POLSKA NA SERIO – PODWÓJNY KONTEKST
10-10-2020
Nowe obostrzenia – miękki lockdown? Zapraszają Łukasz Warzecha i prof. Antoni Dudek
Od soboty wchodzą w życie nowe obostrzenia, a cała Polska wchodzi do tak zwanej żółtej strefy. Czy rząd radzi sobie z koronawirusem? A może to wszystko to tylko chaotyczne działanie? Jak to wpłynie na poparcie PiS? O tym wszystkim w programie Podwójny Kontekst rozmawiają Łukasz Warzecha i prof. Antoni Dudek.
Nowe obostrzenia – rząd przespał przygotowania
Zdaniem Łukasza Warzechy rząd po prostu przespał czas przygotowań na kolejną falę pandemii. Zdaniem redaktora nowe obostrzenia to chaotyczne działanie, a nie zaplanowana strategia walki z wirusem.
Ja to widzę w ten sposób, że rząd zmarnował ewidentnie czas, który miał kiedy liczba zakażeń była mniejsza, nie było takiego obłożenia miejsc w szpitalach, czyli te miesiące powiedzmy między połową maja, a połowa września.

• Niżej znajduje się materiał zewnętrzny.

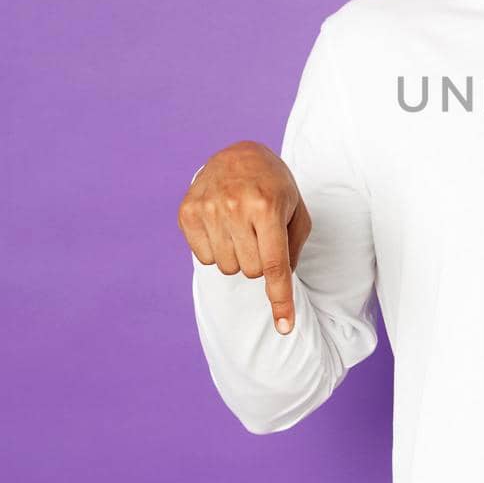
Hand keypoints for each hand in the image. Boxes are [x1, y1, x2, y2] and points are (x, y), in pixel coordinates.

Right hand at [178, 141, 311, 333]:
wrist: (238, 154)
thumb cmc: (274, 186)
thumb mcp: (296, 210)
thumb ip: (293, 247)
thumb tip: (280, 284)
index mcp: (267, 207)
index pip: (274, 266)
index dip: (280, 300)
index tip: (285, 328)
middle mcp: (235, 208)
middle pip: (250, 271)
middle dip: (259, 262)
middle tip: (260, 235)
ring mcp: (208, 209)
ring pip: (226, 267)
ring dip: (237, 256)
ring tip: (241, 228)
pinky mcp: (187, 212)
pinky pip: (203, 257)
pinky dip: (215, 249)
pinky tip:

Było trochę czasu, żeby przygotować się na jesienną fale i nic nie zostało zrobione. (…) Mam takie wrażenie, że rządzący wpadli w panikę widząc, że wymyka im spod kontroli i stąd jest na kierowanie pewnej emocji społecznej na kwestie maseczek. Wiem, że to jest tylko jedna z wielu regulacji, ale jest ona taka symboliczna, to noszenie maseczki w przestrzeni publicznej.
– ocenił nowe obostrzenia Łukasz Warzecha.
Rząd w tej konkretnej sprawie znalazł się między młotem a kowadłem. Zgadzam się generalnie z tym, że spanikował. Czy mógł zrobić więcej? No zawsze można zrobić więcej, przygotowują się do tego co wszyscy wiedzieli, że jesienią będzie więcej zachorowań, ale co zrobił a czego nie zrobił się będziemy dopiero dowiadywać w najbliższych tygodniach.
– stwierdził prof. Antoni Dudek.
Piątka dla zwierząt – o co tak naprawdę toczy się gra?
Nowe obostrzenia zaszkodzą PiSowi
Zdaniem Antoniego Dudka nowe obostrzenia zaszkodzą Prawu i Sprawiedliwości. Jeśli zakazy będą surowo egzekwowane, PiS straci poparcie przez bunt społeczny. Jeśli z kolei nowe obostrzenia nie będą przestrzegane, a ich łamanie nie będzie karane, to doprowadzą do zapaści w służbie zdrowia, co również odbije się na notowaniach partii rządzącej.
Pandemia wróciła i teraz zobaczymy czy będą przykręcać śrubę. Bo jeśli nie będą przykręcać, no to będziemy mieli do czynienia jednak z bojkotowaniem tego na wielką skalę, a wtedy moim zdaniem szpitale się zapełnią znacznie szybciej. No i ten system służby zdrowia zostanie jeszcze szybciej poddany testowi, co dla rządu będzie miał katastrofalny efekt, bo liczba zgonów gwałtownie wzrośnie no i opozycja powie: to są ofiary, macie krew na rękach. Czy mówiąc krótko, jak będą przykręcać śrubę – źle, jak nie będą przykręcać też źle. Rząd się znalazł w tej sytuacji gdzie nie ma dobrego wyjścia. Można jakoś lawirować, ale moim zdaniem na końcu tego jest utrata poparcia.
– ocenił nowe obostrzenia i ich wpływ na poparcie rządu prof. Antoni Dudek.